More than 100 school hostels are facing a massive bill now that workers at two boarding facilities have won six years of back payments.
The Employment Court said the workers should have been paid the minimum wage for the hours they slept in the boarding facilities of Iona College and Woodford House in Hawke's Bay.
The workers' union is seeking the same ruling for all 110 school hostels and about 100 of its members.
Rural Women New Zealand executive officer Noeline Holt said it was already difficult for rural parents to get their children into education, and although she agreed overnight workers should be paid an hourly rate, the burden should not fall solely on parents.

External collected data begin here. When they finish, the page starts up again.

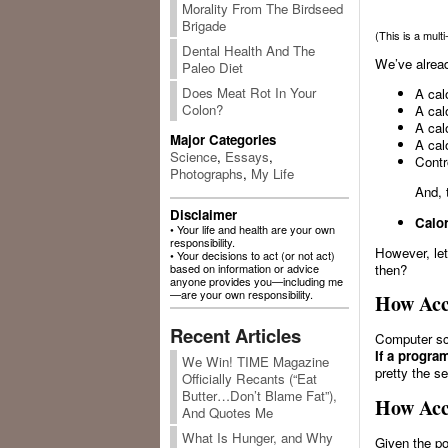
Morality From The Birdseed
Brigade
(This is a mult
Dental Health And The
We’ve alread
Paleo Diet
Does Meat Rot In Your
A calo
Colon?
A cal
A cal
Major Categories
A cal
Science
,
Essays
,
Contr
Photographs
,
My Life
And, 
Disclaimer
Calor
• Your life and health are your own
responsibility.
However, let
• Your decisions to act (or not act)
based on information or advice
then?
anyone provides you—including me
—are your own responsibility.
How Acc
Recent Articles
Computer sci
If a progra
We Win! TIME Magazine
pretty the s
Officially Recants (“Eat
Butter…Don’t Blame Fat”),
How Acc
And Quotes Me
What Is Hunger, and Why
Given the po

"There are kids that have to go to boarding school, there is no alternative," she said. "If the costs are going to increase for the family, it may be that the Ministry of Education is going to have to re-look at the boarding allowance to make it more acceptable and affordable."
The Association of Proprietors of Integrated Schools and the Secondary Principals Association both said that would raise the cost of boarding and could make some boarding schools unviable.
Secondary Principals Association president Tom Parsons said worried parents and hostel owners have been talking to him about the decision.
"It's not cheap for what the parents are paying for those students to attend the boarding school anyway - so this will be an additional burden that may well be the straw that breaks the camel's back in a number of instances."
The ruling followed a 2011 Court of Appeal decision affecting sleep-over workers in the disability sector.